The Associated Press reported Secretary of State Rex Tillerson, who attended the meeting in the German city of Hamburg that lasted more than two hours, told reporters Trump raised the Kremlin’s efforts to interfere with the 2016 presidential election.
Tillerson said Putin denied his government sought to influence the outcome of the election. The U.S. and Russia after the meeting announced a ceasefire in southwestern Syria would take effect on Sunday at noon local time (5 a.m. EST on Sunday).
Tillerson did not mention Chechnya when he spoke with reporters after the meeting.
“The two leaders exchanged views on the current nature of the U.S.-Russia relationship and the future of the U.S.-Russia relationship,” he said.
Michael Anton, a spokesperson for the National Security Council, told the Washington Blade on Monday he “was not told that” Chechnya “came up.”
Chechnya is a semi-autonomous Russian republic in the North Caucuses.
Novaya Gazeta, an independent Russian newspaper, in April reported Chechen authorities have arrested more than 100 men because of their sexual orientation — or perceived sexual orientation — since the beginning of the year. At least three of these men have reportedly died after their arrest, while others have been beaten and tortured and sent to secret prisons.
Chechen President Ramzan Kadyrov, who is a close Putin ally, and the Kremlin have downplayed or even dismissed these reports. The Russian LGBT Network — a Moscow-based advocacy group that is providing assistance to gay Chechens who have fled — has expressed skepticism over the Russian government’s claims that it has begun to investigate the crackdown.

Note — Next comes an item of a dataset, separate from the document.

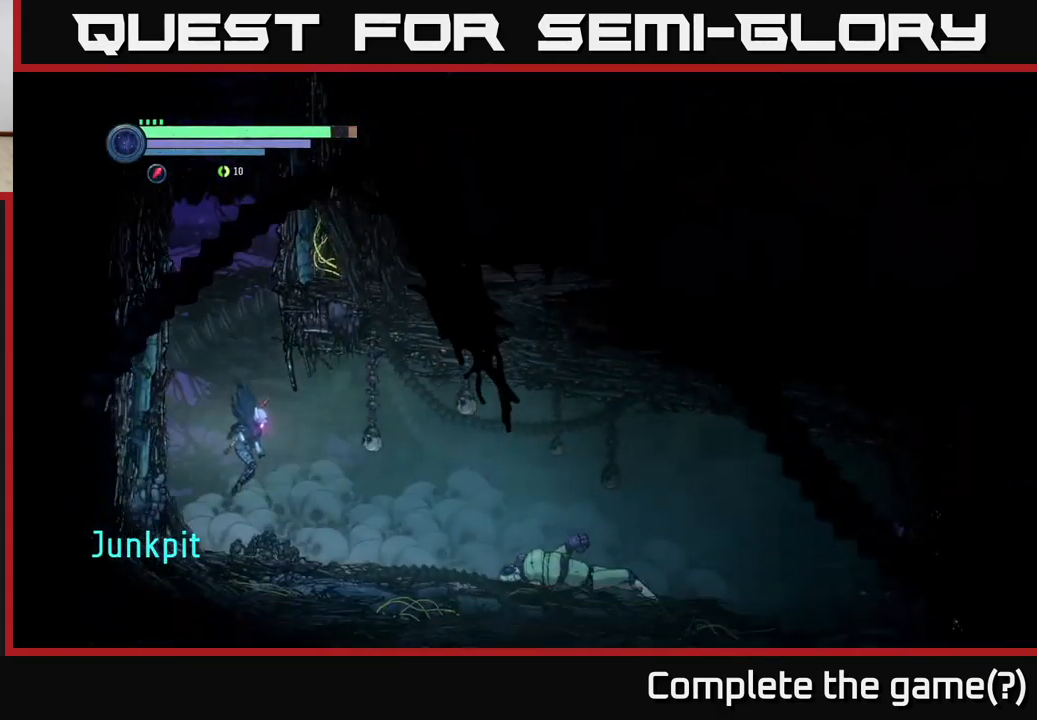
{"buttons": ["R1", "R2"], "left_stick": "right", "right_stick": "center", "events": [[400, "R2", "down"], [417, "R1", "down"]]}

Trump has yet to publicly comment on the crackdown, which has sparked outrage around the world.
Tillerson told U.S. Rep. David Cicilline (D-R.I.) last month during a House Foreign Affairs Committee hearing that he has not discussed it with Russian officials. Human Rights Campaign President Chad Griffin on Wednesday urged Trump to raise Chechnya with Putin during their meeting.
“I urge you to stand with the victims by calling on President Putin to take immediate action to bring the violence to an end and the perpetrators of these horrendous crimes to justice,” wrote Griffin in his open letter.
Chris Johnson contributed to this story.